Ótimo: então vamos continuar pecando, já que não conseguimos não pecar…
Não, não é isto o que a Palavra de Deus afirma. O que a Bíblia nos diz é que somos incapazes de não pecar, mas devemos mortificar nossos desejos pecaminosos, sejam quais forem. 
O que a Bíblia nos diz que a fé nos capacita a não pecar, no sentido, de não desejar pecar e de evitar as situações que nos facilitem pecar.
Um dos nossos pecados é achar que podemos não pecar por nós mesmos, 
Outro dos nossos pecados é achar que, como não conseguimos não pecar, então que pequemos sem culpa.
O que precisamos é nos agarrar ao desejo de viver pelo Espírito de Deus, não por nossa carne.
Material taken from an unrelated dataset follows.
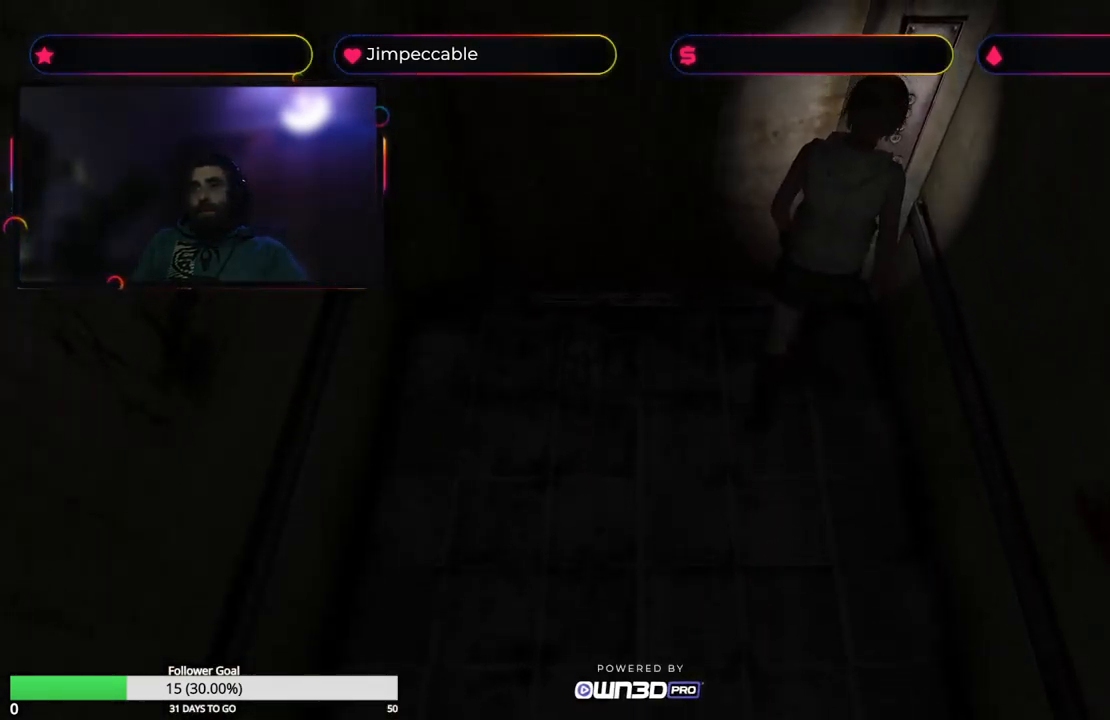
{"buttons": [], "left_stick": "center", "right_stick": "center", "events": []}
Nossa canção deve ser: “não eu, mas tu, Senhor”. É neste sentido também que pertencemos ao Senhor.
 
4
O mesmo Paulo orienta a Timóteo sobre a fonte de uma vida autêntica, que melhor compreendemos lendo Tiago.
 
“Quanto ao que lhe foi confiado, guarde-o por meio do Espírito Santo que habita em nós”. (2Timóteo 1.14)
 
“Adúlteros —  grita Tiago contra aqueles que querem viver dois amores ao mesmo tempo, lembrando Deuteronômio 32.21a (em que Deus diz: “Provocaram-me os ciúmes com aquilo que nem deus é e irritaram-me com seus ídolos inúteis”) –, vocês não sabem que a amizade com o mundo é inimizade com Deus? Quem quer ser amigo do mundo faz-se inimigo de Deus. Ou vocês acham que é sem razão que a Escritura diz que o Espírito que ele fez habitar em nós tem fortes ciúmes? (Tiago 4.4-5)
 
O conflito continua. No meu coração. Nos nossos. Sobretudo, se a decisão envolve dinheiro. As se memorizássemos o que Jesus disse: “Ninguém pode servir a dois senhores; pois odiará um e amará o outro, ou se dedicará a um e desprezará o outro. Vocês não podem servir a Deus e ao Dinheiro”. (Mateus 6.24) Ah se prestássemos a atenção à reação de algumas pessoas a esta declaração de Jesus: “Os fariseus, que amavam o dinheiro, ouviam tudo isso e zombavam de Jesus”.  (Lucas 16.14) Os fariseus e tantos de nós somos habitados pelo dinheiro. Muitos dizemos: o que importa é dinheiro no bolso.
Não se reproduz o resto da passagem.